Endüstriyel sektörleri terk etmek, uzmanlık ve bilgi birikimini kaybetmek anlamına gelir. Örneğin, nükleer enerjiye yatırım yapmama kararı, bu alandaki değerli becerilerimizi kaybetmemize neden oldu ve bu da Finlerin yeni bir enerji santrali inşa etmesine yardımcı olma konusunda bizi zor bir duruma soktu.”
***
“Fransa ekonomik bir güç olarak kalabilmek için ne yapmalı?
“Öncelikle eğitim sistemine yatırım yapması gerekiyor.
Fransa’da birçok kayıp Albert Einstein ve Marie Curie var; yenilikçi olmak için gereken bilgiye erişememiş yetenekli çocuklar.
İyi bir eğitim sistemi, ciddi bir inovasyon politikasının temelini oluşturur.
Bu, iyi eğitimli ve iyi maaşlı öğretmenler, okulda yapılan ödevler ve öğrencilerin bireysel olarak izlenmesini gerektirir.

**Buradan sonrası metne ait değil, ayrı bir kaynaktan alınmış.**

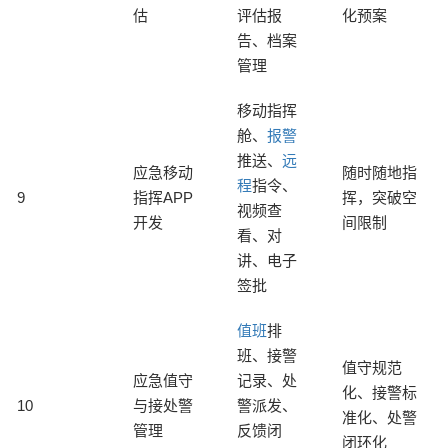
估
评估报
化预案
告、档案
管理
移动指挥
舱、
报警
推送、
远
应急移动
随时随地指
程
指令、
9
指挥APP
挥，突破空
视频查
开发
间限制
看、对
讲、电子
签批
值班
排
班、接警
值守规范
应急值守
记录、处
化、接警标
10
与接处警
警派发、
准化、处警
管理
反馈闭
闭环化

Dahası, Fransa’nın bol miktardaki tasarrufunu daha iyi yönlendirmesi gerekiyor. Örneğin, araştırma vergisi indirimi, yurtdışına taşınmayı önlemeye hizmet etmiş olabilir ancak yıkıcı inovasyonu veya yüksek teknoloji faaliyetlerinin büyük ölçekli gelişimini teşvik etmedi. Orta düzey teknoloji ve kademeli inovasyonda sıkışıp kaldık.”
***
“Avrupa sosyal modeli ekonomik güce fren mi vuruyor yoksa tam tersine toplumların dayanıklılığını ve çekiciliğini artırdığı ölçüde bir kaldıraç mı?”
“Aslında hem sosyal modelimizi geliştirebilir hem de daha yenilikçi olabiliriz.
Örneğin, eğitime yatırım yapılarak daha fazla yenilikçi yetiştirilebilir ve toplumumuz daha kapsayıcı hale gelebilir.
Donald Trump, Beyaz Saray’a geldiğinden beri, Avrupa’nın yetenek ve yatırım çekmede oynayabileceği bir koz haline geldi.
Avrupa artık demokrasi ve özgürlüğü temsil ediyor.
Dahası, toplumsal bir ideal ve güçlü bir çevresel taahhüt taşıyor.
Bu üç değer bize büyük bir yumuşak güç sağlıyor. Bundan tam olarak yararlanmak biz Avrupalılara düşüyor.”
***
Bu yılki Nobel İktisat ödülü bizler açısından da çok önem taşıyor.
Çünkü “Ekonomik gücün kilit faktörü teknolojik liderliktir”tespiti 21. Yüzyılın sihrini taşıyor.
Türkiye’nin de geleceğini bu tespite göre belirlemesi gerekiyor.